I can see you have a great deal of first-hand knowledge that I don't, and yet positioning of weight away from the centre of mass of anything can't help but reduce its ability to turn. It is like the difference between a best grade British shotgun and an imported copy of very similar weight and similarly located point of balance. Suspend both of them by threads, force them out of the horizontal, and the former will return to horizontal faster and after fewer oscillations. It even works with mine and a very good Spanish double, although mine is nineteenth century, and only George Gibbs's third quality sidelock. The difference is in moment of inertia.
Supercharging is about as old as internal combustion, and turbocharging has been used in aircraft since WW1. Undoubtedly turbo lag is what made it very useful for bombers, but unacceptable for fighters. Bell tried it with the Airacobra (incidentally an ingenious solution to the moment of inertia problem), and found themselves with an aircraft unsuitable for high altitude combat.
There is an interesting benefit of the turbocharger. Being linked to the engine only by a column of compressed gases, generating that boost imposes very little stress, and the engine is stressed only by the increased power it produces. With the mechanical supercharger quite a bit of power must be taken from the engine to drive the thing. This produces a considerably higher increase in power, so your net profit is the difference between them. The stress imposed on the engine, however, is the sum of the two.

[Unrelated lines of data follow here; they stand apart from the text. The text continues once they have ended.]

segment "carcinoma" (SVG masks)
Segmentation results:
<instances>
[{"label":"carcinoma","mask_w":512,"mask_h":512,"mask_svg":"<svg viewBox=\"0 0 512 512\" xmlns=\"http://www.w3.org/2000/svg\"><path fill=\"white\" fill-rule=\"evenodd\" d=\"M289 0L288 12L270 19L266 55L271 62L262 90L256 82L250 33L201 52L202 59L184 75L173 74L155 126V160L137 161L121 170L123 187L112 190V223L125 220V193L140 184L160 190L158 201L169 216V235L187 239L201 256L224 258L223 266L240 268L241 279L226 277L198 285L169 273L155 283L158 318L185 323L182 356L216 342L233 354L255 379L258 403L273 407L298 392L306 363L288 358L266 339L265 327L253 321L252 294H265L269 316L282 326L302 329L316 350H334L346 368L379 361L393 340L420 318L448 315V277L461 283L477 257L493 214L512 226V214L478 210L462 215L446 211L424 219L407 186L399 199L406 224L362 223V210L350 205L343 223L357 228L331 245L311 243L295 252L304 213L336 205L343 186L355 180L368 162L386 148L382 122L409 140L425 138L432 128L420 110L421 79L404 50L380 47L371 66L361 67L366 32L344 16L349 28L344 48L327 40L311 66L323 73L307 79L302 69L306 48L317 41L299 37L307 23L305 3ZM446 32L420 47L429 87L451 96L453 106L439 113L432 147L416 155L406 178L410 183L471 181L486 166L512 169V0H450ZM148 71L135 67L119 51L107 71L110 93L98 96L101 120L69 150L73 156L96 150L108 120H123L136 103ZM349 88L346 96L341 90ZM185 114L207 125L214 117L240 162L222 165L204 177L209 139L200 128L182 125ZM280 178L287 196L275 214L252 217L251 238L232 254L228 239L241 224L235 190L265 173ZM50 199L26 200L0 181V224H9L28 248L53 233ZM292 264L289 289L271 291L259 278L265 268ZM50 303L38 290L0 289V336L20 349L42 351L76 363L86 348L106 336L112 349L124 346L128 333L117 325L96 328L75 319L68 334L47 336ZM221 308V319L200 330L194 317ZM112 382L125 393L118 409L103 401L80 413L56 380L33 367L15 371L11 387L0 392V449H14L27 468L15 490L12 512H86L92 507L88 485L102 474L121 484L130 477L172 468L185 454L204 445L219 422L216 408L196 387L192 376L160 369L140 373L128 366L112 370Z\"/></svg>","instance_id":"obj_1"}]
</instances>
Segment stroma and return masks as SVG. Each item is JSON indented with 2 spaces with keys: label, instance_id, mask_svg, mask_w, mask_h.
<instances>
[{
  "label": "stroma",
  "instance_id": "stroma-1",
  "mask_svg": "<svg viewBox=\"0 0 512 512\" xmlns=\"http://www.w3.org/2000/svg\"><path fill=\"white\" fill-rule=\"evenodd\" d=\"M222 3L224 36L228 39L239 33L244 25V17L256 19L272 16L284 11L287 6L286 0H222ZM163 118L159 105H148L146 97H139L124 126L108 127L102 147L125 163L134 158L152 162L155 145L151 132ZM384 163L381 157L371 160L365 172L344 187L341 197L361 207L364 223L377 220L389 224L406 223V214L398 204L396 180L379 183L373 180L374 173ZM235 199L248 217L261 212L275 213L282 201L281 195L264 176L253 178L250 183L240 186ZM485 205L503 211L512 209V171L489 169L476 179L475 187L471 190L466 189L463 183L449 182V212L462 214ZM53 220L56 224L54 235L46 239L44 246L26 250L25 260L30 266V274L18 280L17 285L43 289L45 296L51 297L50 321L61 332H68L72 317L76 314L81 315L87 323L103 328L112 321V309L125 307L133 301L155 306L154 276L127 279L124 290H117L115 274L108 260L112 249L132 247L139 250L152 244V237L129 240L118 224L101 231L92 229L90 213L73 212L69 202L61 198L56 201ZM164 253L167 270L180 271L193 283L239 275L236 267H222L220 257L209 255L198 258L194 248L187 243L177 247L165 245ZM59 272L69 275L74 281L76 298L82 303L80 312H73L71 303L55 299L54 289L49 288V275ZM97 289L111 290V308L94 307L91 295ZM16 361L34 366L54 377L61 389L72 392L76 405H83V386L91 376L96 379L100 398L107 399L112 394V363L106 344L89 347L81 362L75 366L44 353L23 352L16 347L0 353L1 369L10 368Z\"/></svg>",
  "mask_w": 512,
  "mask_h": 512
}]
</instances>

Funny things certainly happened to the controls of the fastest piston-engine fighters in power dives, but I think that was at least partly due to flexure, and actually coming even close to sonic velocity couldn't happen. The problem of propeller tips approaching sonic velocity is much more pronounced, and a serious danger, with helicopter otors. For on one side the airspeed of the rotor blade is the difference between rotational velocity and the aircraft's airspeed, and on the other side it is the sum of the two, with each blade alternating rapidly between them.
Perhaps the biggest snag with the Griffon-engined Spitfires (and the Spiteful, which was little if any more different that the late Spitfires) was fitting enough airscrew to use the power. Even slight increases in undercarriage height still required five blades. I don't think any Spitfire used contra-rotating propellers, although the naval Seafire did. They were used in the Martin-Baker MB5, though, and this was a very interesting aircraft. It incorporated many lessons which had been learned, offering much improved visibility and a speed of 460mph as a prototype. It had the P51's under-fuselage radiator, and was exceptionally easy to repair.
Test-pilots' reports were extremely good, and it could have seen wartime service, but I don't think it was any mystery, as Martin-Baker's own website says, why it wasn't adopted by the RAF. They had done some extremely good design work, including a rear-engine monoplane in 1934, and Britain's first eight-gun fighter, but they had never brought an aircraft into production. I believe it was thought that jets were the coming thing, and meanwhile conversion to high production of a recently-established small company was a lot riskier than asking Supermarine to improve the Spitfire.